Step 1: Read the two reactions.
Experiment I is $\text{X(g)} \rightleftharpoons 2\text{Y(g)}$ and Experiment II is $\text{X(g)} \rightleftharpoons \text{Z(g)}$. Both run at fixed temperature and volume, so partial pressures behave like amounts. We want how the reactant pressure changes as the product pressure changes.
Step 2: Track Experiment II first.
In $\text{X} \rightleftharpoons \text{Z}$, every unit of X that disappears makes exactly one unit of Z. So if $p_Z$ rises by some amount, $p_X$ falls by the same amount. That gives a straight line with slope $-1$.
Step 3: Write Experiment II as an equation.
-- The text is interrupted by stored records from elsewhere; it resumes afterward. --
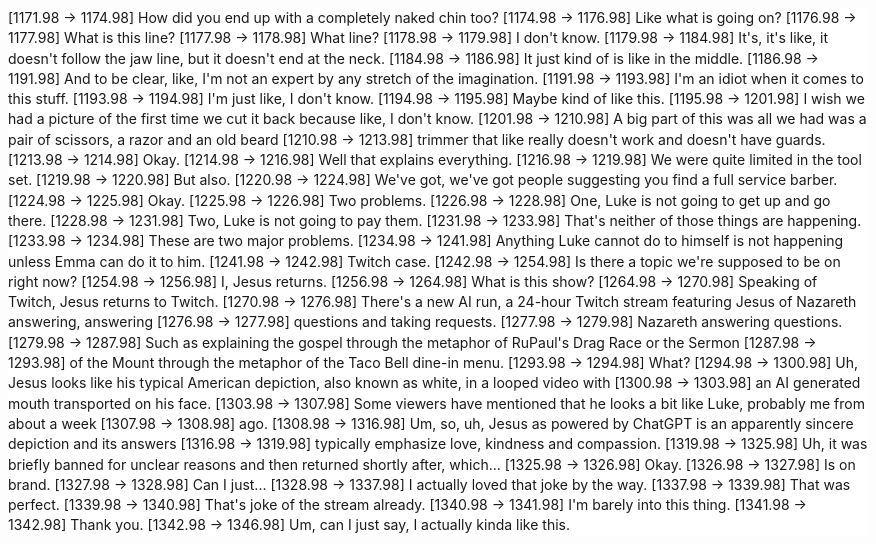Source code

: [1171.98 → 1174.98] How did you end up with a completely naked chin too?
[1174.98 → 1176.98] Like what is going on?
[1176.98 → 1177.98] What is this line?
[1177.98 → 1178.98] What line?
[1178.98 → 1179.98] I don't know.
[1179.98 → 1184.98] It's, it's like, it doesn't follow the jaw line, but it doesn't end at the neck.
[1184.98 → 1186.98] It just kind of is like in the middle.
[1186.98 → 1191.98] And to be clear, like, I'm not an expert by any stretch of the imagination.
[1191.98 → 1193.98] I'm an idiot when it comes to this stuff.
[1193.98 → 1194.98] I'm just like, I don't know.
[1194.98 → 1195.98] Maybe kind of like this.
[1195.98 → 1201.98] I wish we had a picture of the first time we cut it back because like, I don't know.
[1201.98 → 1210.98] A big part of this was all we had was a pair of scissors, a razor and an old beard
[1210.98 → 1213.98] trimmer that like really doesn't work and doesn't have guards.
[1213.98 → 1214.98] Okay.
[1214.98 → 1216.98] Well that explains everything.
[1216.98 → 1219.98] We were quite limited in the tool set.
[1219.98 → 1220.98] But also.
[1220.98 → 1224.98] We've got, we've got people suggesting you find a full service barber.
[1224.98 → 1225.98] Okay.
[1225.98 → 1226.98] Two problems.
[1226.98 → 1228.98] One, Luke is not going to get up and go there.
[1228.98 → 1231.98] Two, Luke is not going to pay them.
[1231.98 → 1233.98] That's neither of those things are happening.
[1233.98 → 1234.98] These are two major problems.
[1234.98 → 1241.98] Anything Luke cannot do to himself is not happening unless Emma can do it to him.
[1241.98 → 1242.98] Twitch case.
[1242.98 → 1254.98] Is there a topic we're supposed to be on right now?
[1254.98 → 1256.98] I, Jesus returns.
[1256.98 → 1264.98] What is this show?
[1264.98 → 1270.98] Speaking of Twitch, Jesus returns to Twitch.
[1270.98 → 1276.98] There's a new AI run, a 24-hour Twitch stream featuring Jesus of Nazareth answering, answering
[1276.98 → 1277.98] questions and taking requests.
[1277.98 → 1279.98] Nazareth answering questions.
[1279.98 → 1287.98] Such as explaining the gospel through the metaphor of RuPaul's Drag Race or the Sermon
[1287.98 → 1293.98] of the Mount through the metaphor of the Taco Bell dine-in menu.
[1293.98 → 1294.98] What?
[1294.98 → 1300.98] Uh, Jesus looks like his typical American depiction, also known as white, in a looped video with
[1300.98 → 1303.98] an AI generated mouth transported on his face.
[1303.98 → 1307.98] Some viewers have mentioned that he looks a bit like Luke, probably me from about a week
[1307.98 → 1308.98] ago.
[1308.98 → 1316.98] Um, so, uh, Jesus as powered by ChatGPT is an apparently sincere depiction and its answers
[1316.98 → 1319.98] typically emphasize love, kindness and compassion.
[1319.98 → 1325.98] Uh, it was briefly banned for unclear reasons and then returned shortly after, which...
[1325.98 → 1326.98] Okay.
[1326.98 → 1327.98] Is on brand.
[1327.98 → 1328.98] Can I just...
[1328.98 → 1337.98] I actually loved that joke by the way.
[1337.98 → 1339.98] That was perfect.
[1339.98 → 1340.98] That's joke of the stream already.
[1340.98 → 1341.98] I'm barely into this thing.
[1341.98 → 1342.98] Thank you.
[1342.98 → 1346.98] Um, can I just say, I actually kinda like this.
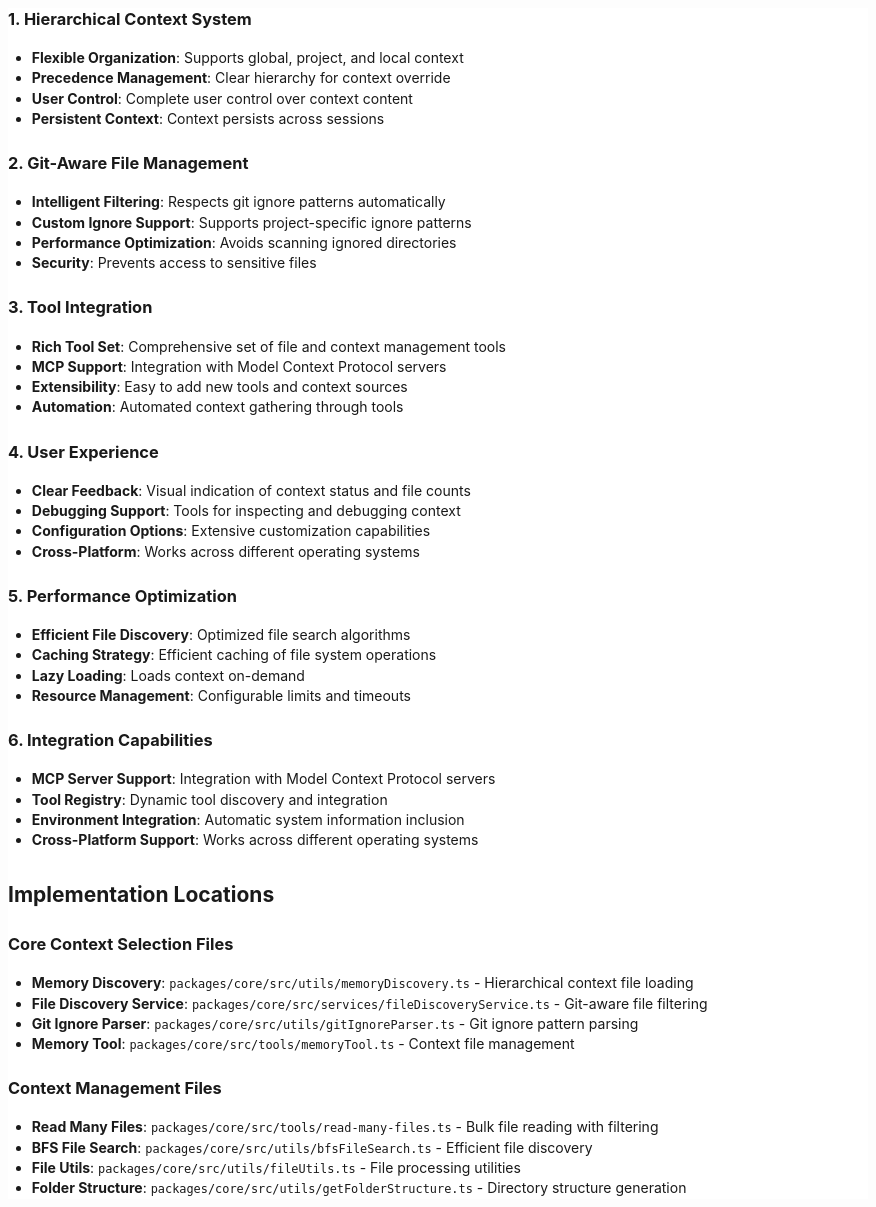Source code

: ### 1. Hierarchical Context System
- **Flexible Organization**: Supports global, project, and local context
- **Precedence Management**: Clear hierarchy for context override
- **User Control**: Complete user control over context content
- **Persistent Context**: Context persists across sessions

### 2. Git-Aware File Management
- **Intelligent Filtering**: Respects git ignore patterns automatically
- **Custom Ignore Support**: Supports project-specific ignore patterns
- **Performance Optimization**: Avoids scanning ignored directories
- **Security**: Prevents access to sensitive files

### 3. Tool Integration
- **Rich Tool Set**: Comprehensive set of file and context management tools
- **MCP Support**: Integration with Model Context Protocol servers
- **Extensibility**: Easy to add new tools and context sources
- **Automation**: Automated context gathering through tools

### 4. User Experience
- **Clear Feedback**: Visual indication of context status and file counts
- **Debugging Support**: Tools for inspecting and debugging context
- **Configuration Options**: Extensive customization capabilities
- **Cross-Platform**: Works across different operating systems

### 5. Performance Optimization
- **Efficient File Discovery**: Optimized file search algorithms
- **Caching Strategy**: Efficient caching of file system operations
- **Lazy Loading**: Loads context on-demand
- **Resource Management**: Configurable limits and timeouts

### 6. Integration Capabilities
- **MCP Server Support**: Integration with Model Context Protocol servers
- **Tool Registry**: Dynamic tool discovery and integration
- **Environment Integration**: Automatic system information inclusion
- **Cross-Platform Support**: Works across different operating systems

## Implementation Locations

### Core Context Selection Files
- **Memory Discovery**: `packages/core/src/utils/memoryDiscovery.ts` - Hierarchical context file loading
- **File Discovery Service**: `packages/core/src/services/fileDiscoveryService.ts` - Git-aware file filtering
- **Git Ignore Parser**: `packages/core/src/utils/gitIgnoreParser.ts` - Git ignore pattern parsing
- **Memory Tool**: `packages/core/src/tools/memoryTool.ts` - Context file management

### Context Management Files
- **Read Many Files**: `packages/core/src/tools/read-many-files.ts` - Bulk file reading with filtering
- **BFS File Search**: `packages/core/src/utils/bfsFileSearch.ts` - Efficient file discovery
- **File Utils**: `packages/core/src/utils/fileUtils.ts` - File processing utilities
- **Folder Structure**: `packages/core/src/utils/getFolderStructure.ts` - Directory structure generation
If $p_0$ is the starting pressure of X, then at any time $p_X + p_Z = p_0$, so $p_X = p_0 - p_Z$. This is a straight line of slope minus one when we plot $p_X$ against $p_Z$.
Step 4: Track Experiment I.
In $\text{X} \rightleftharpoons 2\text{Y}$, one unit of X that reacts produces two units of Y. So for every unit of Y formed, only half a unit of X is lost. That means $p_X$ falls only half as fast as $p_Y$ rises.
Step 5: Write Experiment I as an equation.
Here $p_X = p_0 - \tfrac{1}{2}p_Y$, which is again a straight line but with a gentler slope of $-\tfrac{1}{2}$. So Experiment I is a line less steep than Experiment II.
Step 6: Pick the matching plot.
So both plots are straight lines starting at the same reactant pressure, with Experiment II steeper (slope $-1$) and Experiment I gentler (slope $-\tfrac{1}{2}$). The option showing these two straight lines with those slopes is correct, which is option A.
\[ \boxed{\text{Two straight lines: slope } -1 \text{ for II and } -\tfrac{1}{2} \text{ for I (option A)}} \]